The 16 preachers, including seven women, were sent to judicial custody on charges of luring tribal villagers to convert to Christianity in Jharkhand’s Dumka district, around 310 km northeast from Ranchi.
They were booked under section 4 of Jharkhand Religious Freedom Act, which came into force in September 2017, and section 295A and 34 of Indian Penal Code (IPC).
Police had detained 25 religious preachers, including 14 women on a complaint by Phulpahari villagers in Shikaripara. Apart from the 16, the role of others would be investigated, the SP said.
The police are also investigating West Bengal’s connection with the case, as 10 out of 16 people had come from a neighbouring district in the state.
“Among the arrested people, majority had come from Birbhum district of West Bengal and the rest were from Shikaripara, Dumka and Pakur,” the SP said.
The preachers had visited Phulpahari, a village with 68 houses and population of 323 people, on Thursday night and were allegedly luring villagers to convert into Christianity.
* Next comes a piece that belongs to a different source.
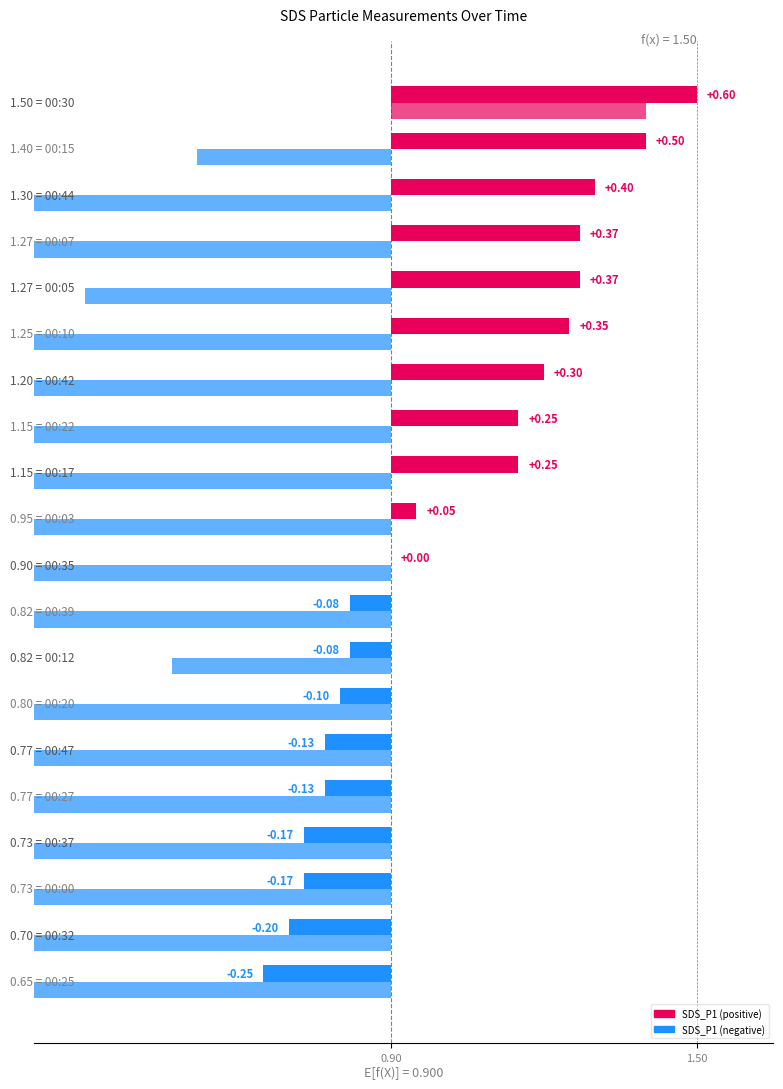

Count the number of data series in this chart.

2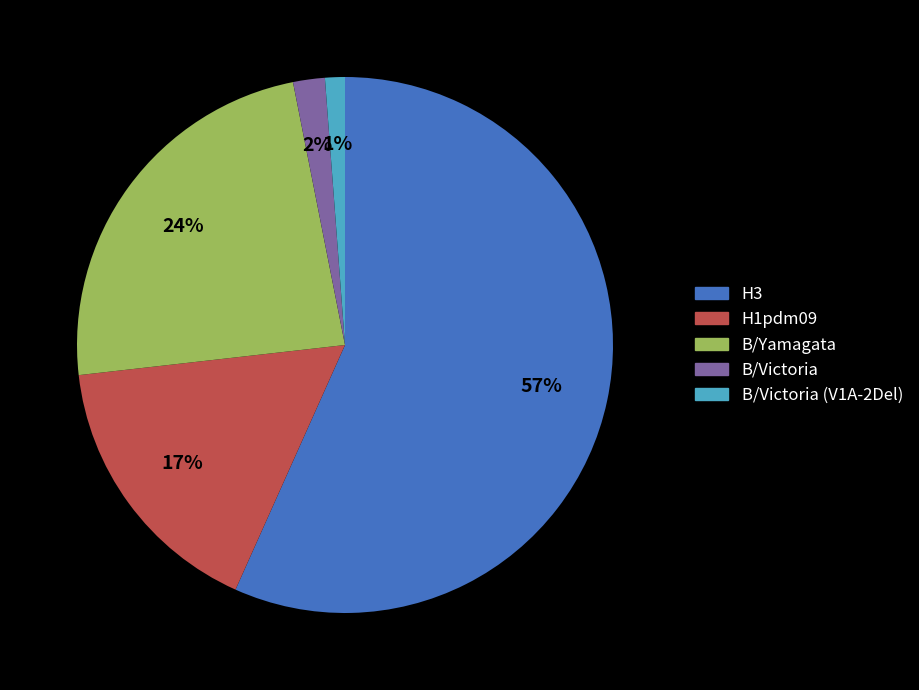

What is the largest slice in the pie chart?

H3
The villagers, led by its head Ramesh Murmu, however, held the preachers hostage for the night and handed them over to the police next morning.
Murmu had told police that the preachers had visited their settlements earlier also with the same motive and the villagers had asked them to refrain from entering their village, as it has no Christian population.
The villagers in their complaint said the preachers criticised other religions and were forcing them to convert to Christianity.
Meanwhile, Rashtriya Isai Mahasangh (RIM), a socio-religious body of the Christian community, has sent a fact-finding team to the village.
“We can say anything on the issue after team’s report comes to us. But, if the preachers had gone to village only for preaching, it is not any crime,” said RIM national general secretary Prabhakar Tirkey.
“Preaching religious belief is everyone’s fundamental right. But, here in Jharkhand, fear is spread in the name of law. Besides, the government is also trying to defame Christian missionaries by doing such activities,” Tirkey said.